Let $\sum _ { n \geqslant 0 } a _ { n } z ^ { n }$ be a power series with radius of convergence 1 and sum $f$. Let $S \in \mathbb { C }$. The purpose of this question is to prove that $$\left( \lim _ { \substack { x \rightarrow 1 ^ { - } \\ x \in \mathbb { R } } } f ( x ) = S \text { and } a _ { n } = o \left( \frac { 1 } { n } \right) \right) \Rightarrow \left( \sum _ { n \geqslant 0 } a _ { n } \text { converges and } \sum _ { n = 0 } ^ { + \infty } a _ { n } = S \right) . \quad \text{(Weak Tauberian)}$$
In the rest of this question we suppose that $\lim _ { \substack { x \rightarrow 1 ^ { - } \\ x \in \mathbb { R } } } f ( x ) = S$ and that $a _ { n } = o \left( \frac { 1 } { n } \right)$.

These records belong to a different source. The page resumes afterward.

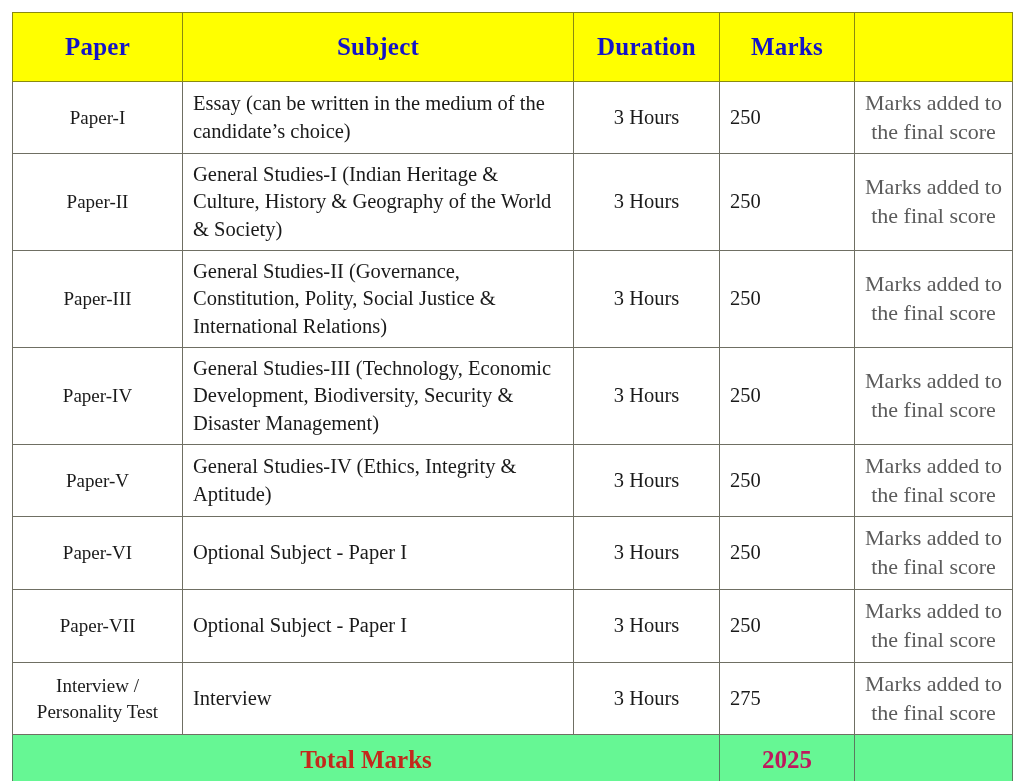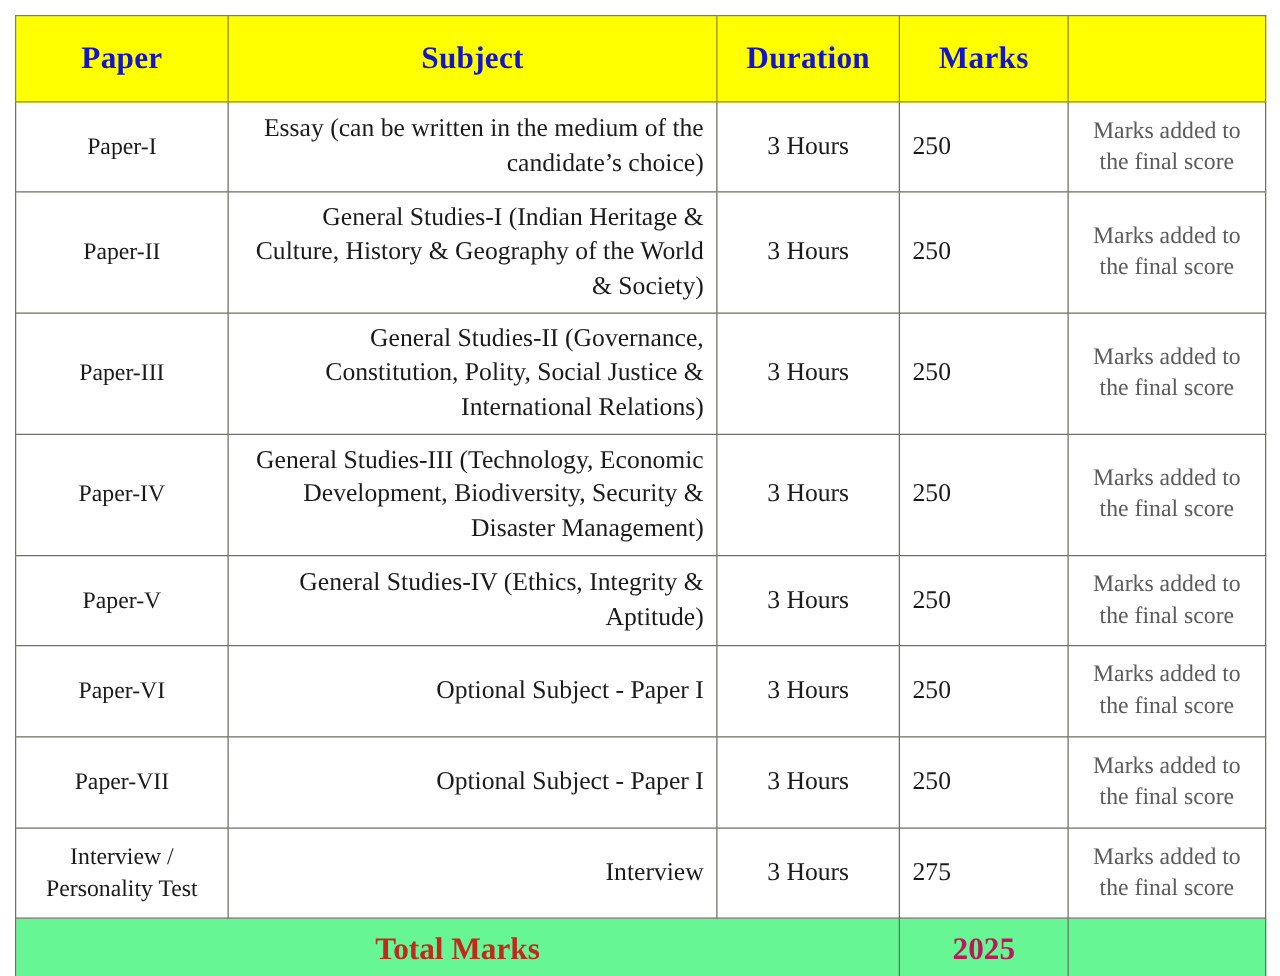"Essay (can be written in" td.subject-cell { text-align: right -> left }
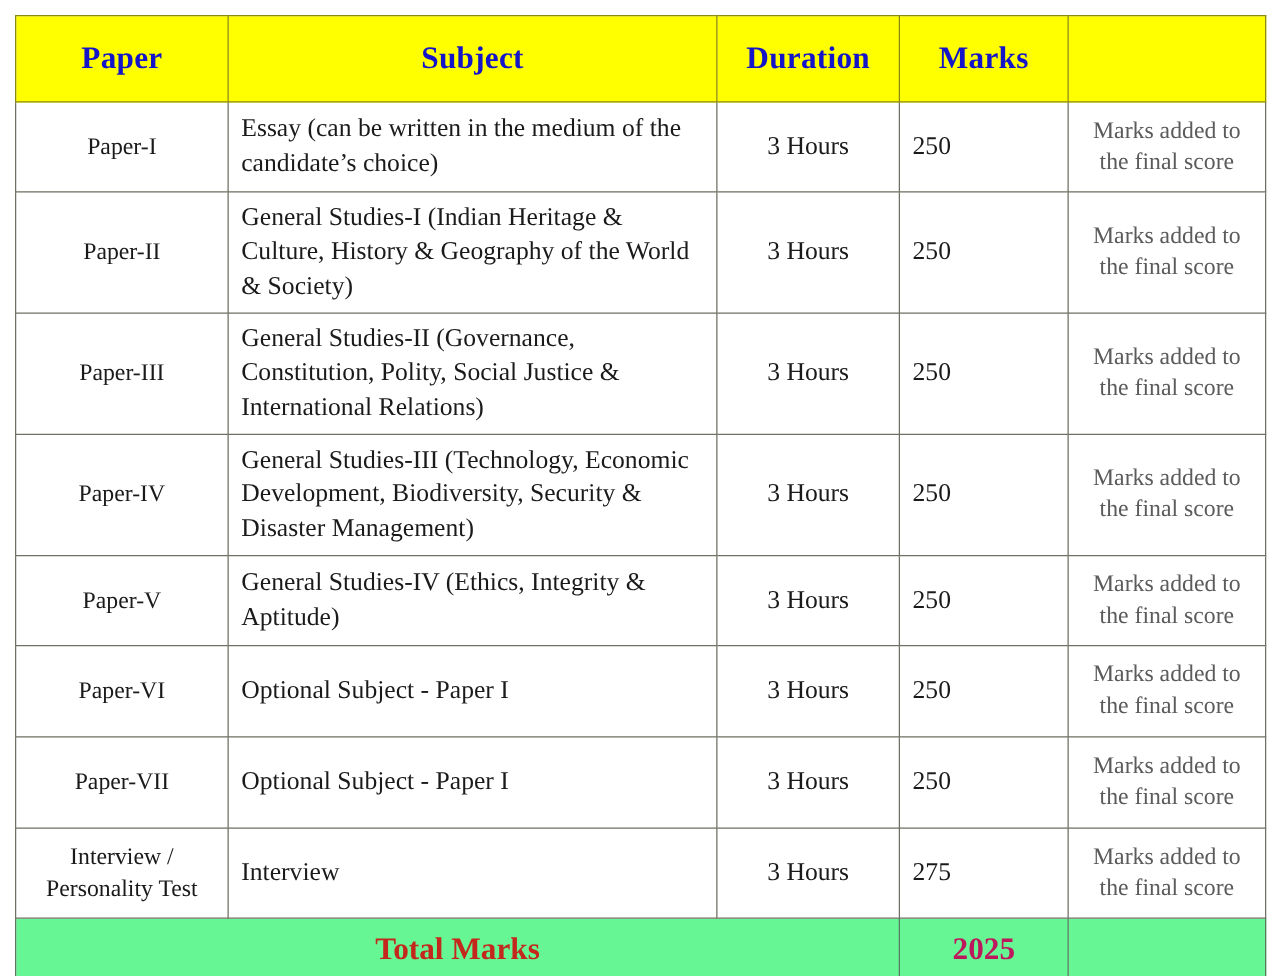"Marks added to the final" td.remark-cell { font-size: 19px -> 22px }
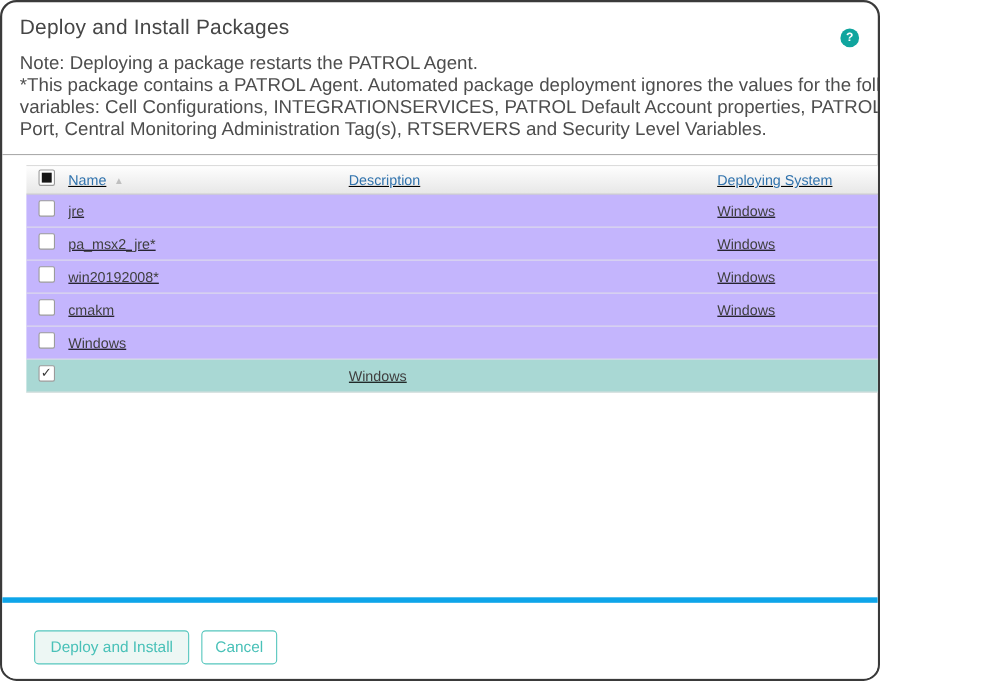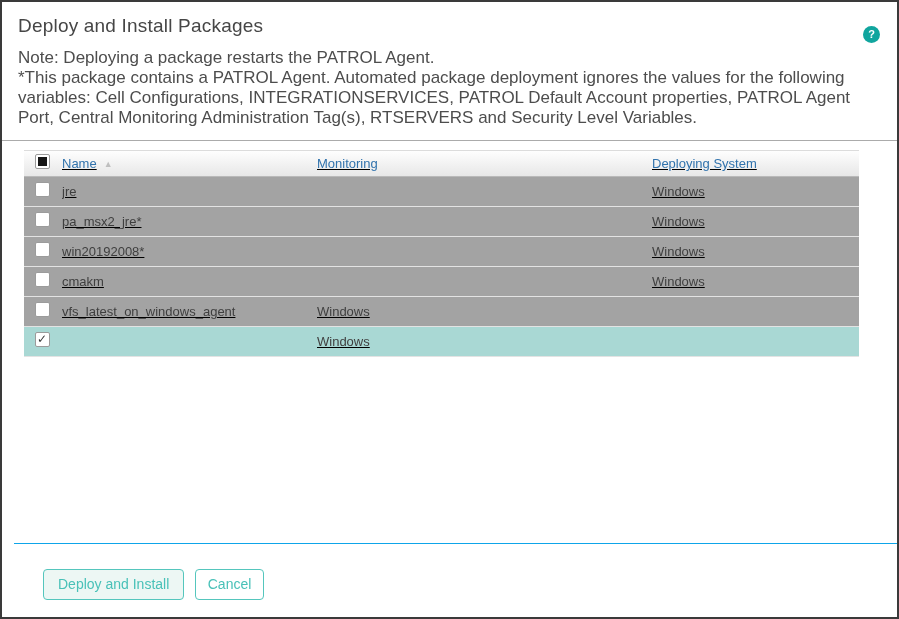"Deploy and Install Packages" .dialog { border-radius: 0 -> 15px; width: 899px -> 800px }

(a) Prove that for all $n \in \mathbb { N } ^ { * }$ and $x \in \left] 0,1 \right[$, we have $$\left| S _ { n } - f ( x ) \right| \leqslant ( 1 - x ) \sum _ { k = 1 } ^ { n } k \left| a _ { k } \right| + \frac { \sup _ { k > n } \left( k \left| a _ { k } \right| \right) } { n ( 1 - x ) }$$
(b) Deduce (Weak Tauberian) by specifying $x = x _ { n } = 1 - 1 / n$ for $n \in \mathbb { N } ^ { * }$.